- [Action item]: Here, the job is to give back every entry below unchanged, omitting pictures.

- [Records for the task]:

⟨

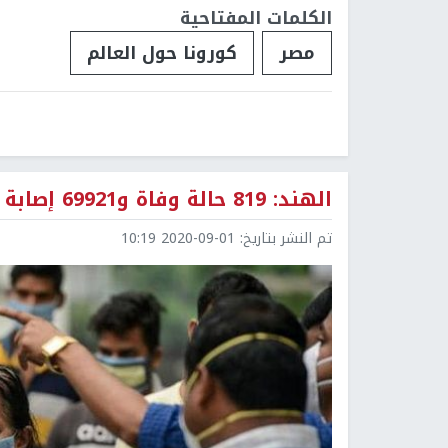
الكلمات المفتاحية
مصر
كورونا حول العالم
الهند: 819 حالة وفاة و69921 إصابة جديدة بفيروس كورونا
تم النشر بتاريخ:
2020-09-01 10:19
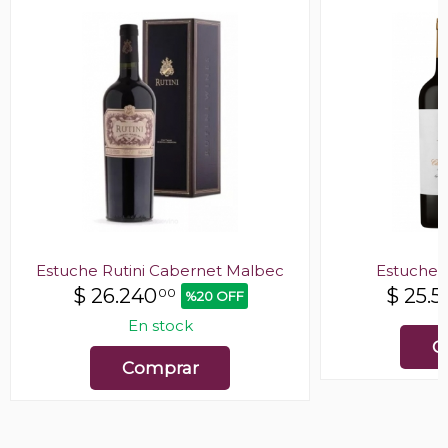
Estuche Rutini Cabernet Malbec
Estuche C
$
26.240
$
25.5
00
%20 OFF
En stock
C
Comprar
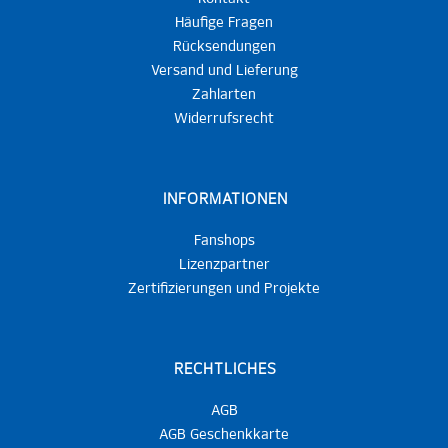
Häufige Fragen
Rücksendungen
Versand und Lieferung
Zahlarten
Widerrufsrecht
INFORMATIONEN
Fanshops
Lizenzpartner
Zertifizierungen und Projekte
RECHTLICHES
AGB
AGB Geschenkkarte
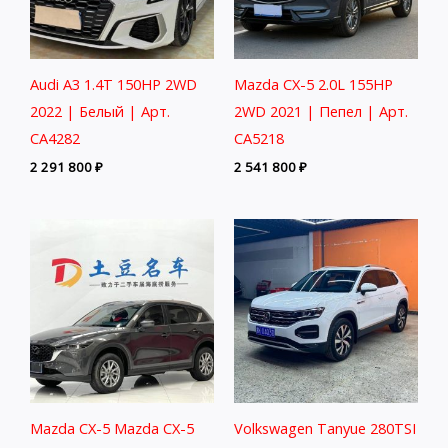
Audi A3 1.4T 150HP 2WD
Mazda CX-5 2.0L 155HP
2022 | Белый | Арт.
2WD 2021 | Пепел | Арт.
CA4282
CA5218
2 291 800
₽
2 541 800
₽
Mazda CX-5 Mazda CX-5
Volkswagen Tanyue 280TSI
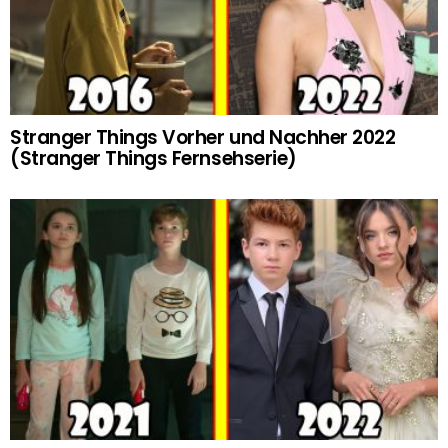
Stranger Things Vorher und Nachher 2022
(Stranger Things Fernsehserie)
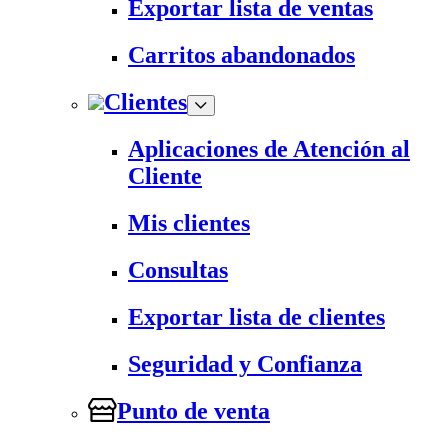
Exportar lista de ventas
Carritos abandonados
Clientes
Aplicaciones de Atención al
Cliente
Mis clientes
Consultas
Exportar lista de clientes
Seguridad y Confianza
Punto de venta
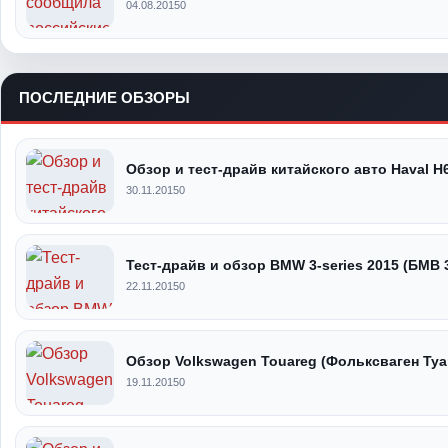
04.08.2015
0
ПОСЛЕДНИЕ ОБЗОРЫ
Обзор и тест-драйв китайского авто Haval H
30.11.2015
0
Тест-драйв и обзор BMW 3-series 2015 (БМВ 
22.11.2015
0
Обзор Volkswagen Touareg (Фольксваген Туа
19.11.2015
0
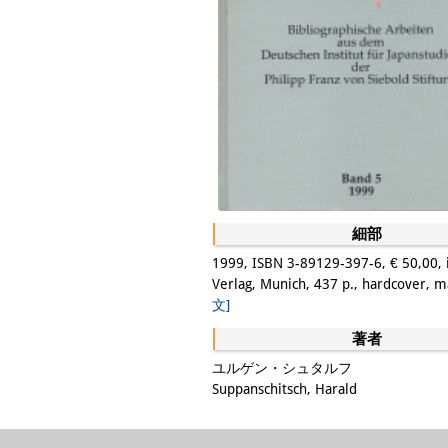
細部
1999, ISBN 3-89129-397-6, € 50,00, 
Verlag, Munich, 437 p., hardcover, m
文]
著者
ユルゲン・シュタルフ
Suppanschitsch, Harald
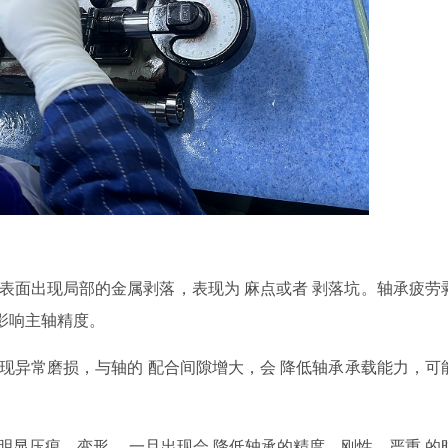
表面出现局部的金属剥落，
表现为
麻点
或者
剥落坑。
轴承疲劳
影响主轴精度。
现异常磨损，
与轴的
配合间隙增大
，会
降低轴承承载能力，
可
明显压痕
、
变形
，一旦出现会
降低轴承的精度
、
刚性，严重
的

⟩

- [Finished exercise]:
الكلمات المفتاحية
مصر
كورونا حول العالم
الهند: 819 حالة وفاة و69921 إصابة جديدة بفيروس كورونا
تم النشر بتاريخ:
2020-09-01 10:19
Estuche Rutini Cabernet Malbec
Estuche C
$
26.240
$
25.5
00
%20 OFF
En stock
C
Comprar
Häufige Fragen
Rücksendungen
Versand und Lieferung
Zahlarten
Widerrufsrecht
INFORMATIONEN
Fanshops
Lizenzpartner
Zertifizierungen und Projekte
RECHTLICHES
AGB
AGB Geschenkkarte
Audi A3 1.4T 150HP 2WD
Mazda CX-5 2.0L 155HP
2022 | Белый | Арт.
2WD 2021 | Пепел | Арт.
CA4282
CA5218
2 291 800
₽
2 541 800
₽
Mazda CX-5 Mazda CX-5
Volkswagen Tanyue 280TSI
Stranger Things Vorher und Nachher 2022
(Stranger Things Fernsehserie)
Exportar lista de ventas
Carritos abandonados
Clientes
Aplicaciones de Atención al
Cliente
Mis clientes
Consultas
Exportar lista de clientes
Seguridad y Confianza
Punto de venta
04.08.2015
0
ПОСЛЕДНИЕ ОБЗОРЫ
Обзор и тест-драйв китайского авто Haval H
30.11.2015
0
Тест-драйв и обзор BMW 3-series 2015 (БМВ 
22.11.2015
0
Обзор Volkswagen Touareg (Фольксваген Туа
19.11.2015
0
細部
1999, ISBN 3-89129-397-6, € 50,00, 
Verlag, Munich, 437 p., hardcover, m
文]
著者
ユルゲン・シュタルフ
Suppanschitsch, Harald
表面出现局部的金属剥落，
表现为
麻点
或者
剥落坑。
轴承疲劳
影响主轴精度。
现异常磨损，
与轴的
配合间隙增大
，会
降低轴承承载能力，
可
明显压痕
、
变形
，一旦出现会
降低轴承的精度
、
刚性，严重
的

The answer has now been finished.